Chronic fatigue syndrome (CFS) is a disease that affects 500,000 people in the UK. Currently, there is no definitive list of symptoms and no tests available for diagnosis – in fact, there is much debate over its cause, treatment, and even existence. Possible causes of CFS have ranged from viruses to parasites, genetic traits to environmental influences, but little research has come to fruition until now.

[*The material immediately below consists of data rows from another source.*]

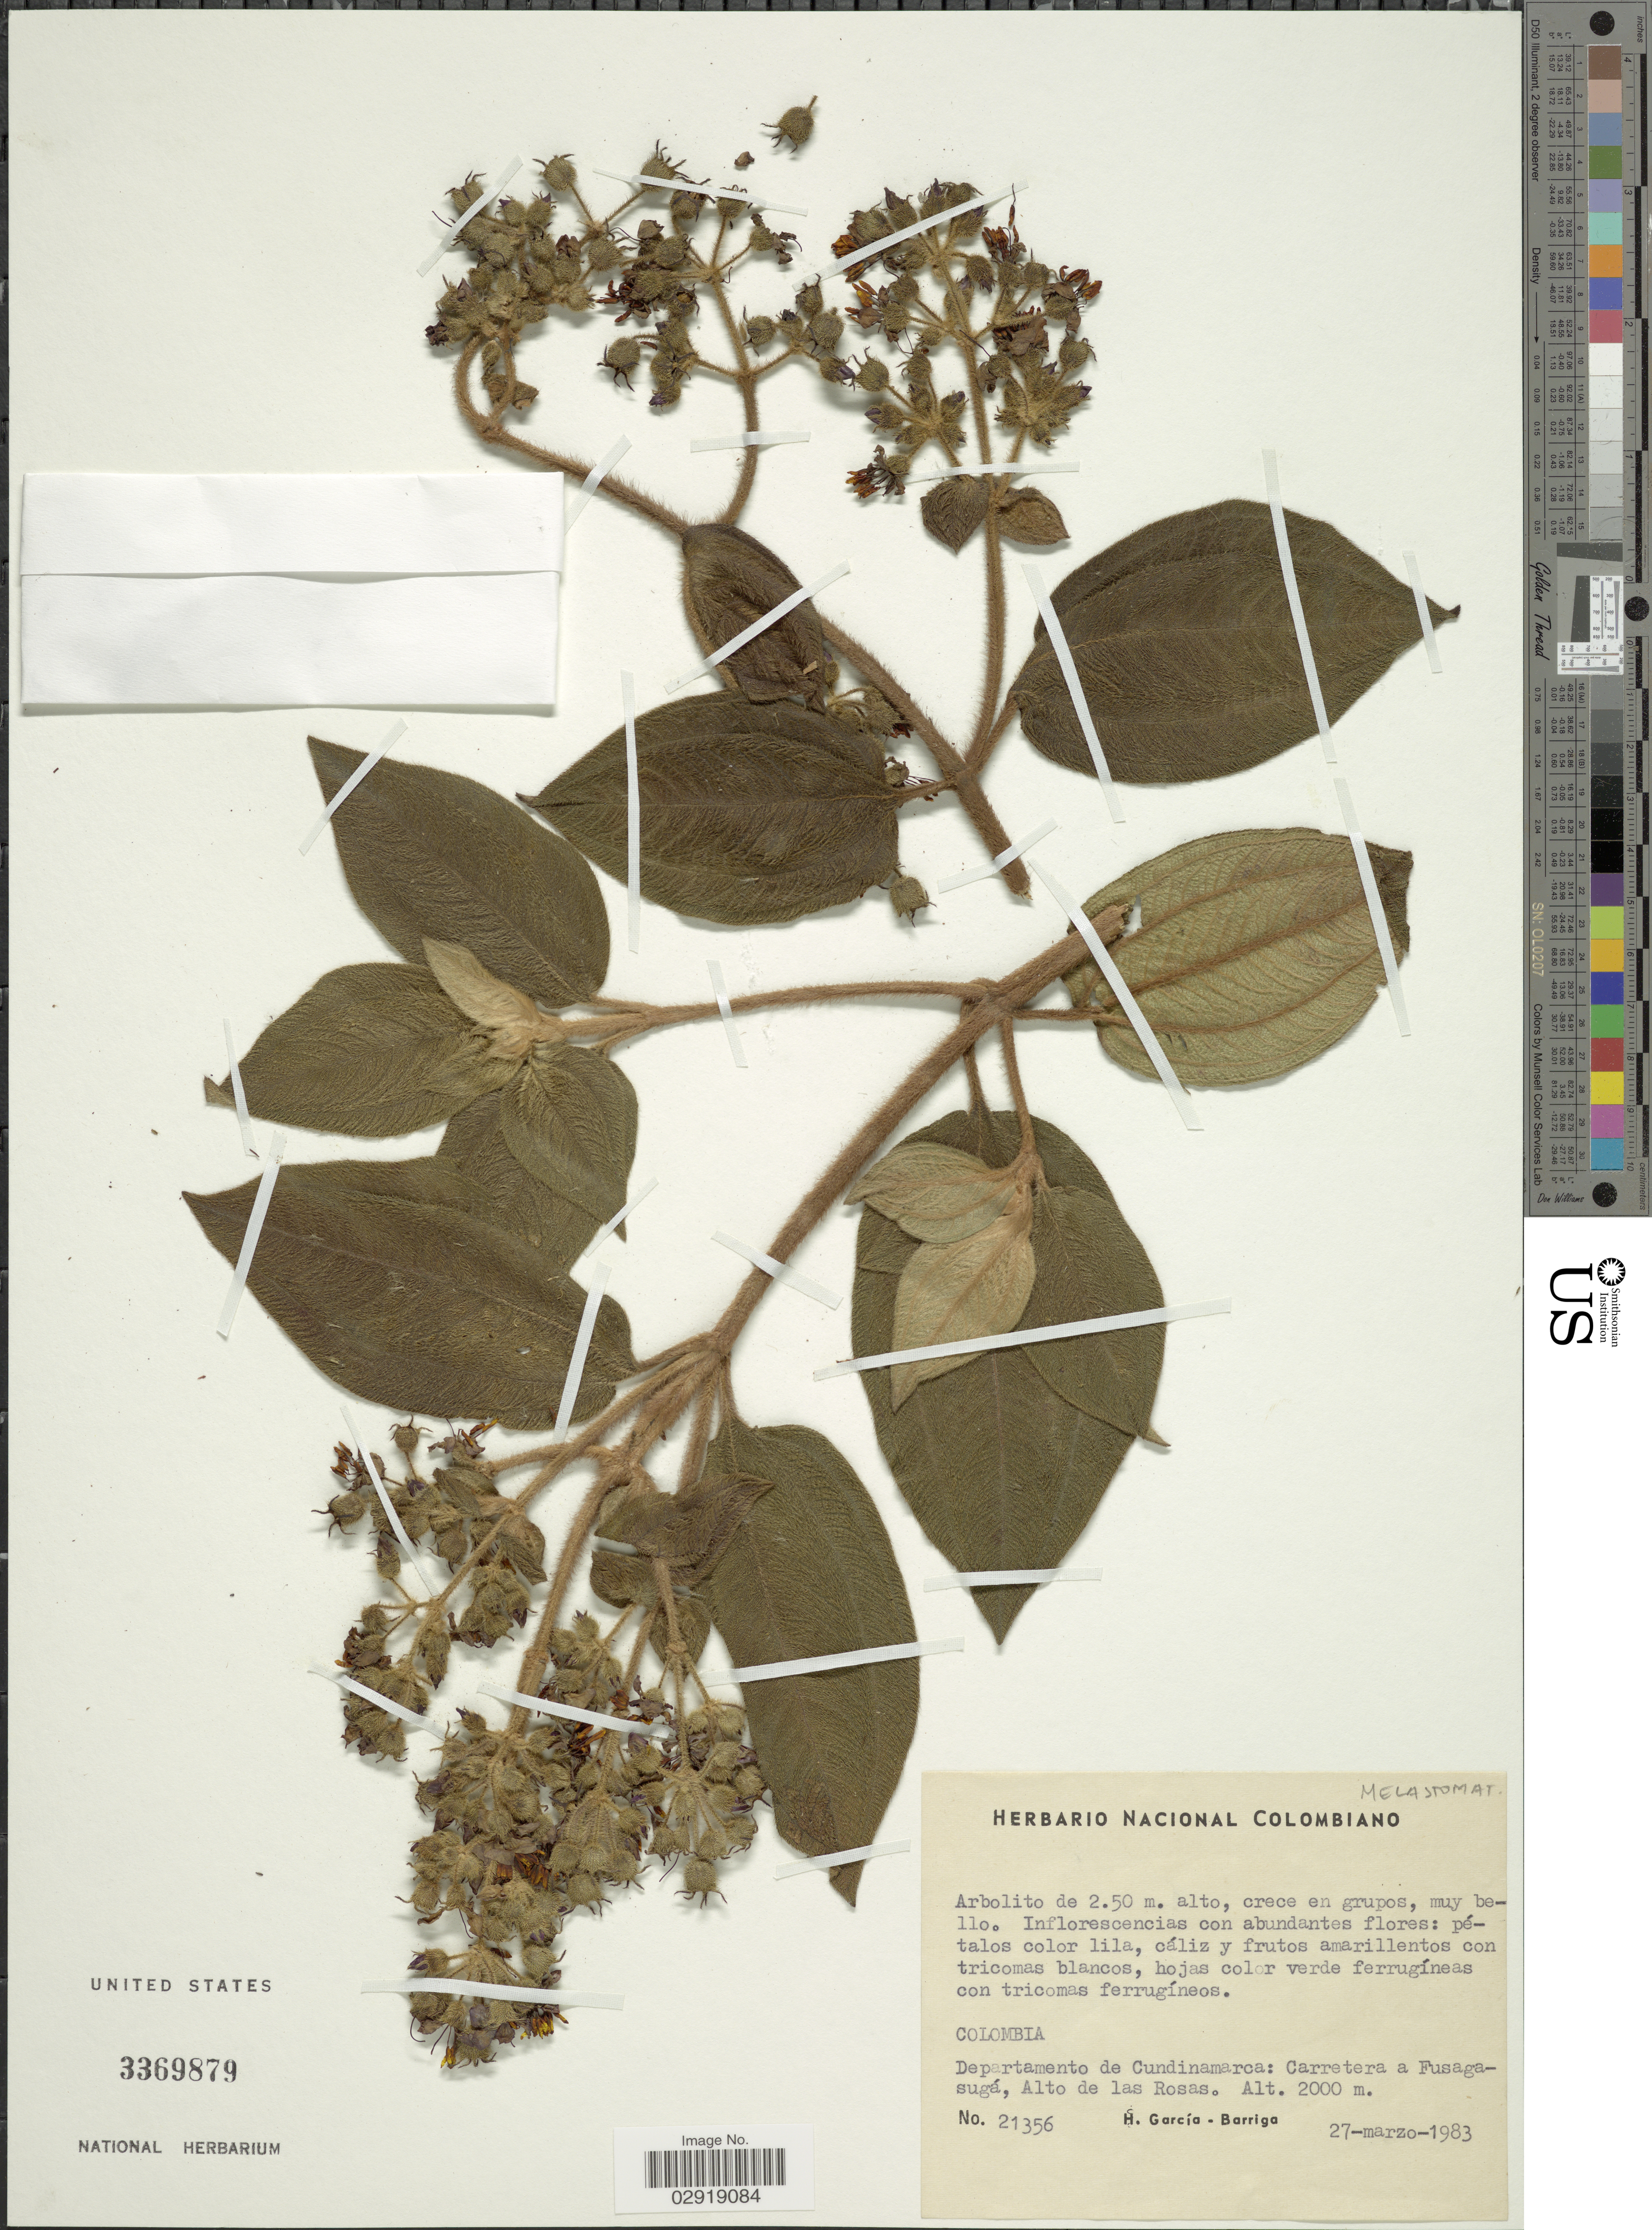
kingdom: Plantae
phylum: Tracheophyta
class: Magnoliopsida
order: Myrtales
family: Melastomataceae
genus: Chaetogastra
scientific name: Chaetogastra sp.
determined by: Michelangeli, F. A.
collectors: H. García Barriga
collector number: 21356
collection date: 1983-03-27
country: Colombia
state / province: Cundinamarca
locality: Departamento de Cundinamarca: Carretera a Fusagasugá, Alto de las Rosas.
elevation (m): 2000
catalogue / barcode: US 3369879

Potential new ways to diagnose CFS
Naviaux et al from the University of California conducted experiments investigating the metabolome- the cellular metabolic pathways and products- of 45 patients with CFS, and 39 without. These researchers looked at 612 metabolic proteins from 63 pathways, and found there is a distinct metabolic state in people with CFS. Patients showed differences in 20 metabolic pathways, 80% of which showed a decrease in metabolic activity (hypometabolism). Some of the hypometabolic pathways included sphingolipid, phospholipid, and cholesterol metabolism. This decrease was so pronounced that the researchers could identify people who suffer from CFS with over 90% accuracy, when presented with just the readout of their metabolome.
What causes this metabolic change?
Even more unusually, there are links between CFS and ‘dauer’ – a state found in animals, including the model organism worm C. elegans, that is indicative of hibernation and energy conservation in times of stress. This suggests that CFS could be an ancient hibernation-like mechanism for survival during times of environmental stress through hypometabolism and the reduction of cellular functions, , in a similar way to C. elegans. This leaves patients with the chronic symptoms of fatigue, memory loss, and muscle pain.
However, the causes of this metabolic change are still unknown- why are these patients’ metabolisms convinced there is enough environmental pressure to go into hibernation?
Why is this important?
The results from this paper provide a multitude more ways investigate CFS, and potentially find its cause. Each individual patient had unique combinations and levels of down-regulated metabolites, and further investigation could lead to unique tailored treatment to improve quality of life. However, there still needs to be a lot more research- larger trial groups with more sample sizes, and further inquiry into the effects of an altered metabolome on cellular function. These findings contribute to the argument that it is not the cause of CFS that defines the disease, but the symptoms and signature low metabolism that accompanies it. Hopefully, in time these results will significantly advance our understanding of the causes and treatment of CFS.
The paper: Naviaux et al. Metabolic features of Chronic Fatigue Syndrome. 2016. PNAS.